La parola d’ordine è qualità. «Grazie alla nuova normativa – prosegue – le imprese che vogliono operare nel settore hanno a disposizione un quadro più certo. Ma, nel
contempo, sono chiamate a investire nella qualità ricettiva, dall’edilizia, al rispetto dell’ambiente, alla professionalità degli operatori».
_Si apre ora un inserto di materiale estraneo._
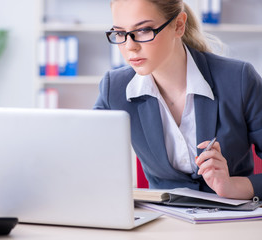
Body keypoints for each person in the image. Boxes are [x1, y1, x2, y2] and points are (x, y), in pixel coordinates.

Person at [94, 0, 262, 200]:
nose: (130, 46)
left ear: (179, 25)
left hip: (232, 220)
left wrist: (234, 186)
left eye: (144, 30)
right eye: (120, 33)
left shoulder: (238, 79)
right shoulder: (115, 88)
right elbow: (86, 158)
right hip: (162, 222)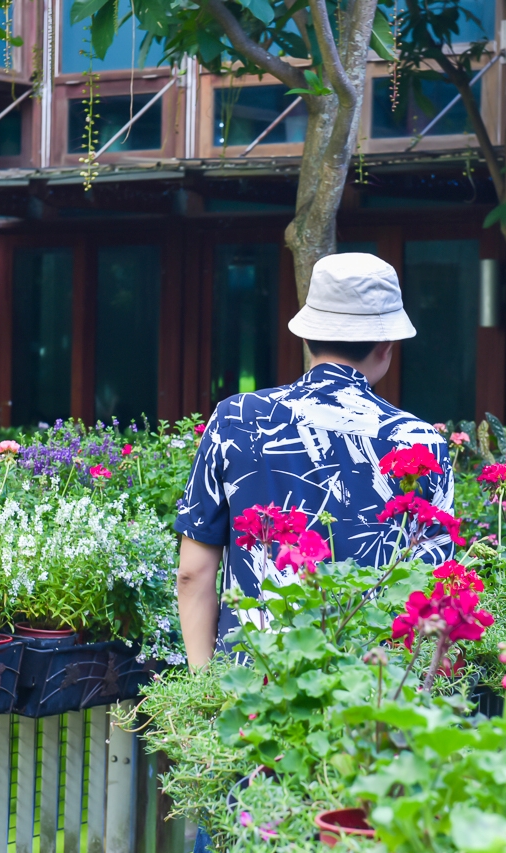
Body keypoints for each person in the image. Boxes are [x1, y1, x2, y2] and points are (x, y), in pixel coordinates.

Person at [174, 252, 453, 671]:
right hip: (370, 688)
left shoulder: (235, 419)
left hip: (252, 688)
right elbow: (432, 591)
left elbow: (192, 574)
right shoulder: (421, 442)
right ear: (386, 346)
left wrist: (204, 690)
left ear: (307, 337)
Ecco alcune delle novità: oltre alle stelle a indicarne la categoria, le strutture ricettive verranno definite anche come ecoalbergo o residenza d’epoca. «Ma l’innovazione
principale – afferma Cappelli – è rappresentata dall’introduzione dell’albergo diffuso, nuova forma di ospitalità che potrà essere sfruttata nei piccoli borghi o paesi con
meno di 3.000 abitanti, dove i turisti potranno vivere il centro storico, alloggiando in appartamenti o stanze dislocati in edifici distanti non più di 300 metri gli uni dagli
altri,
ma organizzati sotto una gestione unitaria».

L’albergo diffuso, poi, nascerà con la possibilità di fondere pubblico e privato. «Per gestire le nuove strutture – continua l’assessore – potrà nascere una
partership tra i Comuni e gli imprenditori, così da mettere a sistema le rispettive energie e competenze».

Questa sera alle 19 l’assessore Cappelli sarà a Bassano Romano per incontrare la costituenda associazione locale di bed&breakfast, proprio per discutere del nuovo regolamento.